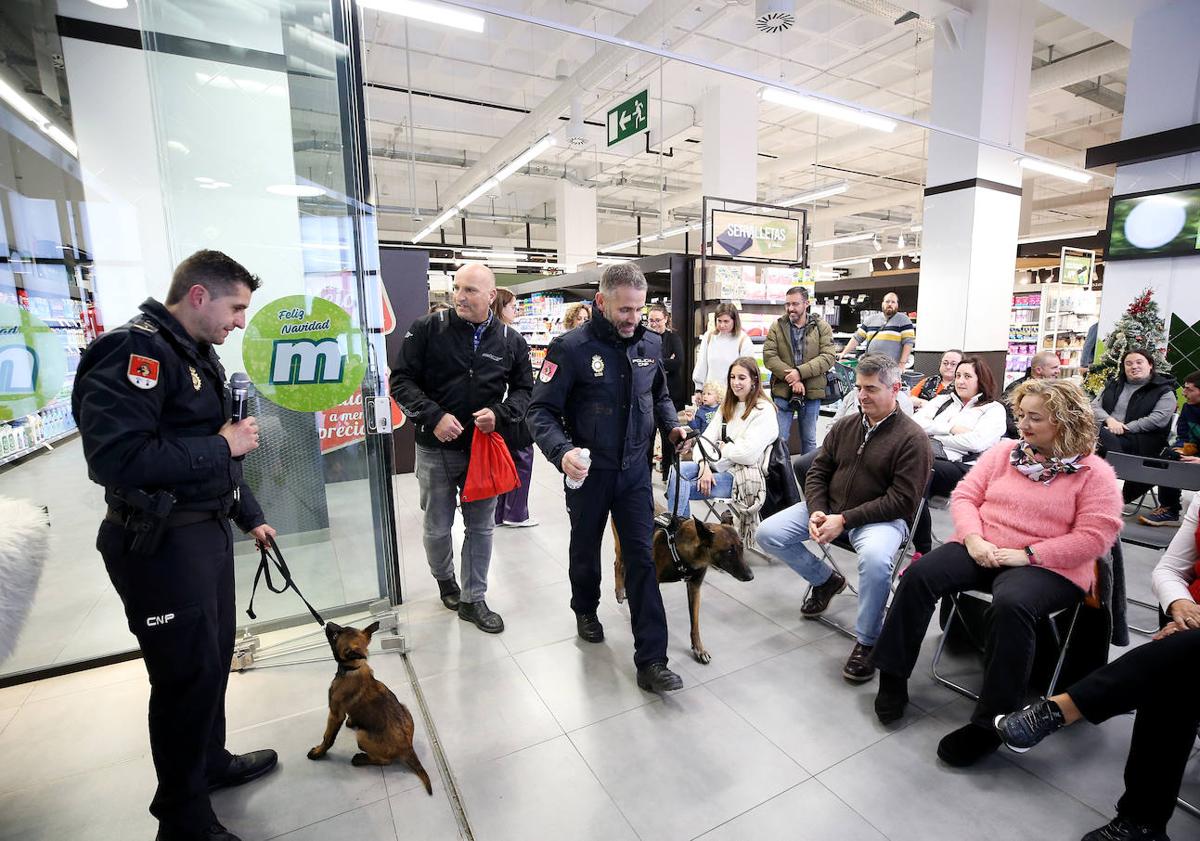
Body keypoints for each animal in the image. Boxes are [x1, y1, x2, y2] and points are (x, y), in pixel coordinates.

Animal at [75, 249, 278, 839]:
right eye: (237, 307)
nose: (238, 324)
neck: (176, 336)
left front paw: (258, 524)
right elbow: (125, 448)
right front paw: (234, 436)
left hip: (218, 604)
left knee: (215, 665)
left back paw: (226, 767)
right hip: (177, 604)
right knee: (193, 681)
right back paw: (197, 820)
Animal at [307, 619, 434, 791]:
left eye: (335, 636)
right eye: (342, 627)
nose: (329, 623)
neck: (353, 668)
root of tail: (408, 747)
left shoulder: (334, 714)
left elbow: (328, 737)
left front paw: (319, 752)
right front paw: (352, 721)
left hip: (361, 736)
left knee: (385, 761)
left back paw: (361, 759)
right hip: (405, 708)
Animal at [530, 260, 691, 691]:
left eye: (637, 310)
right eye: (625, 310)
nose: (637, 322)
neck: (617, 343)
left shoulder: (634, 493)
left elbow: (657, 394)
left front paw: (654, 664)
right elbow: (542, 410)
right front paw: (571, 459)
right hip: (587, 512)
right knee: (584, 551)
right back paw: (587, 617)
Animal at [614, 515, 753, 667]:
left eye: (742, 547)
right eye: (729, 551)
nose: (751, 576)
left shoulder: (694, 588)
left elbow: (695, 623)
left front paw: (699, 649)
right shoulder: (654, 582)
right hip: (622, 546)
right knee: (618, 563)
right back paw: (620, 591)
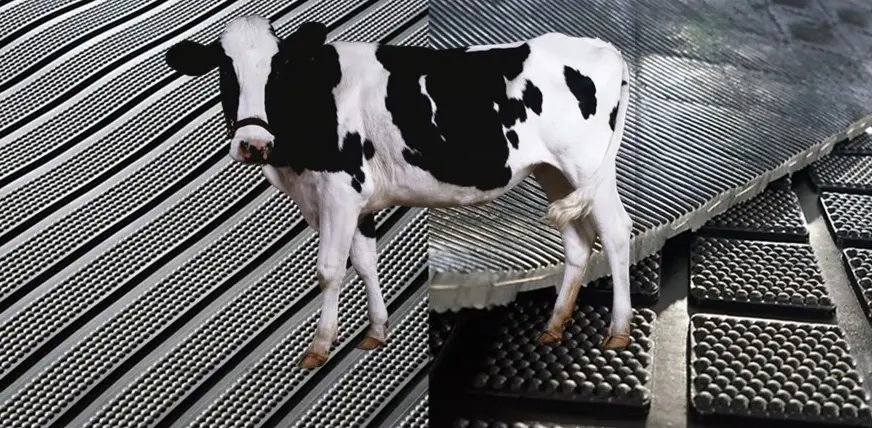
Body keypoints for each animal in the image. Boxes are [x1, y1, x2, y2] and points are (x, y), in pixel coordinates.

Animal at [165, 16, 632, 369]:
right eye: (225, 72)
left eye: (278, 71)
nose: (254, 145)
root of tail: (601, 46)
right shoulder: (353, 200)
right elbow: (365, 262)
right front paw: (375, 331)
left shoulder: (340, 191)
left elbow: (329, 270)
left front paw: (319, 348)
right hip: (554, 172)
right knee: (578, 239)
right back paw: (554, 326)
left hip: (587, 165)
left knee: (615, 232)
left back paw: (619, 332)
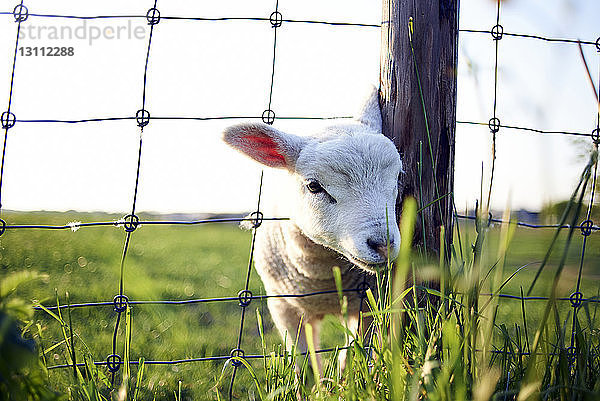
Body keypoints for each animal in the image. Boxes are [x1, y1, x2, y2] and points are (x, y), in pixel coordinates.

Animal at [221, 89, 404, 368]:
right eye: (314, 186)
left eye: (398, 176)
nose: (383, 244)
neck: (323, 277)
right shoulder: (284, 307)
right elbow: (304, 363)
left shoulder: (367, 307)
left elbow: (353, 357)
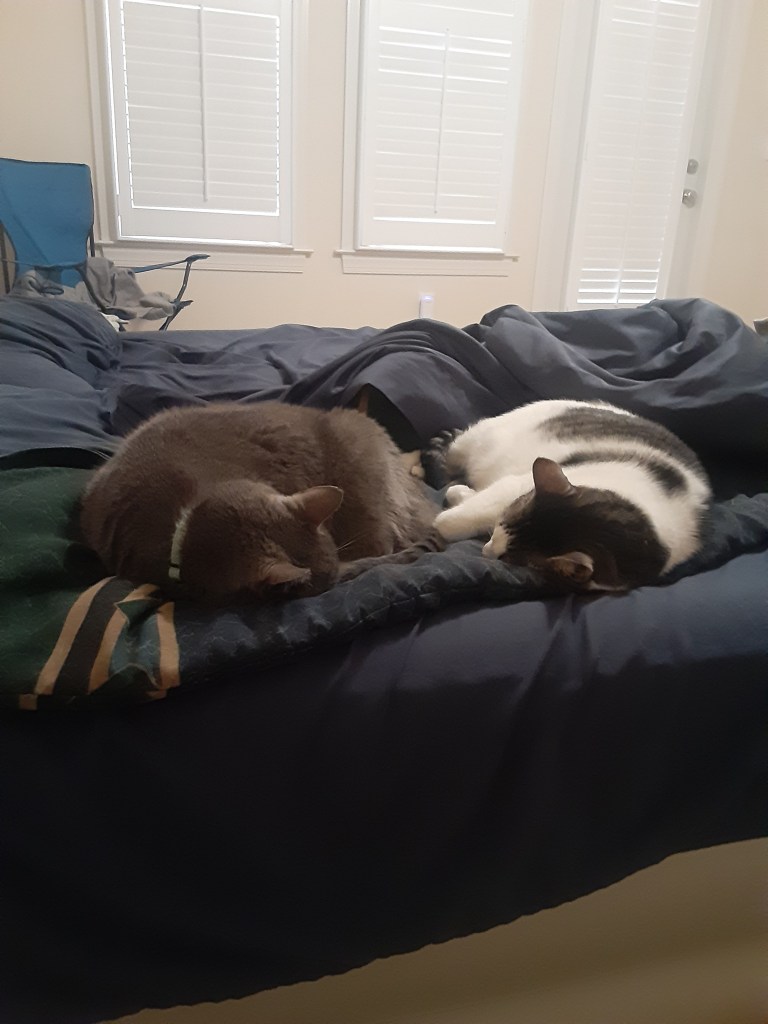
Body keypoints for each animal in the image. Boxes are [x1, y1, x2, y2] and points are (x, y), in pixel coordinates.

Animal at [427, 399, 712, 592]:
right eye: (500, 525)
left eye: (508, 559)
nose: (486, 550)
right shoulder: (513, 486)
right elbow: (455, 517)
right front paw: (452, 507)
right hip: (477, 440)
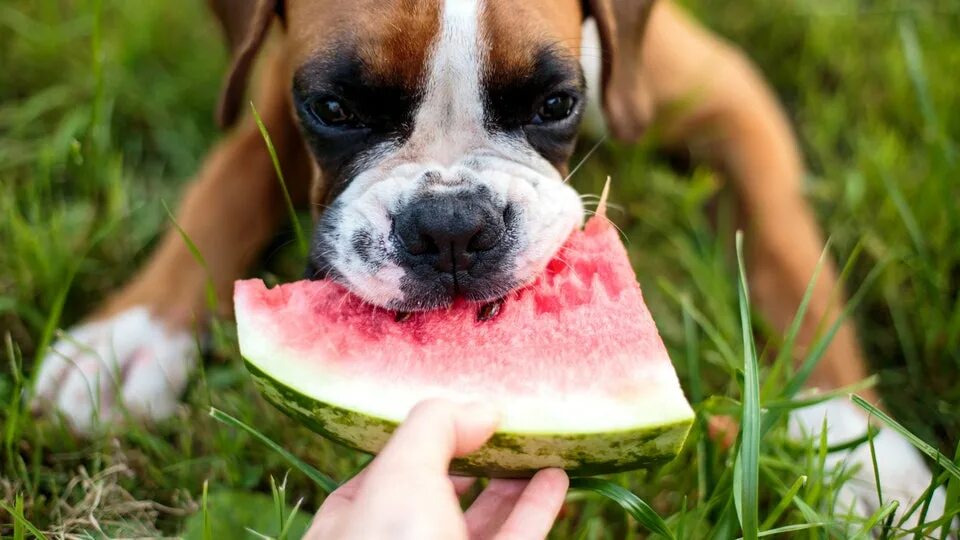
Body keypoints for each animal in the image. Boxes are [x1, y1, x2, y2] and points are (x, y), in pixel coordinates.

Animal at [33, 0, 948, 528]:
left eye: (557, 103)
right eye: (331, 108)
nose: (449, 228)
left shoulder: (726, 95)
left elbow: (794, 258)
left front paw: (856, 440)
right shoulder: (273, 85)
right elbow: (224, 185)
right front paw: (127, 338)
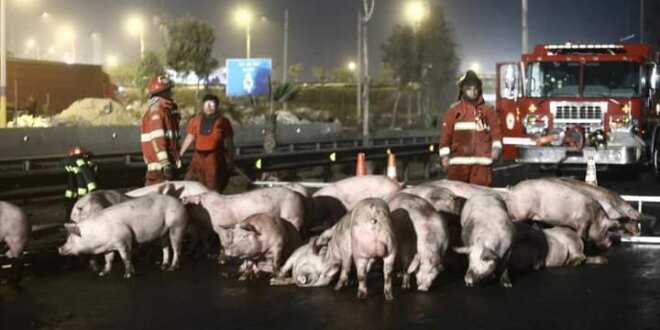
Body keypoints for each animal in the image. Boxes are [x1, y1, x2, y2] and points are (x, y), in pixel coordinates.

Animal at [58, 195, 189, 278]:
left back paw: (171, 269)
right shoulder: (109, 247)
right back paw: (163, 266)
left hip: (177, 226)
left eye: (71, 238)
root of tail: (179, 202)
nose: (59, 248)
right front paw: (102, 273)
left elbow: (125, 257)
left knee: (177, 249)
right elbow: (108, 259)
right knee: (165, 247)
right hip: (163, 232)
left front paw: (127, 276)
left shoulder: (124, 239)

________________

YOUR GOAL:
In the data above, start at the line holding "neck: (323, 277)" and stop after the line holding "nose: (486, 550)"; write out those lines exactly, without pictures.

ANSWER TO THIS TASK:
neck: (323, 277)
right shoulder: (284, 307)
right elbow: (304, 363)
left shoulder: (367, 307)
left elbow: (353, 357)
Body keypoints for each animal in the image. Boxes are [x1, y1, x2, y2] and points are (x, y), in pixel coordinates.

Animal at [427, 399, 712, 592]:
right eye: (500, 525)
left eye: (508, 559)
nose: (486, 550)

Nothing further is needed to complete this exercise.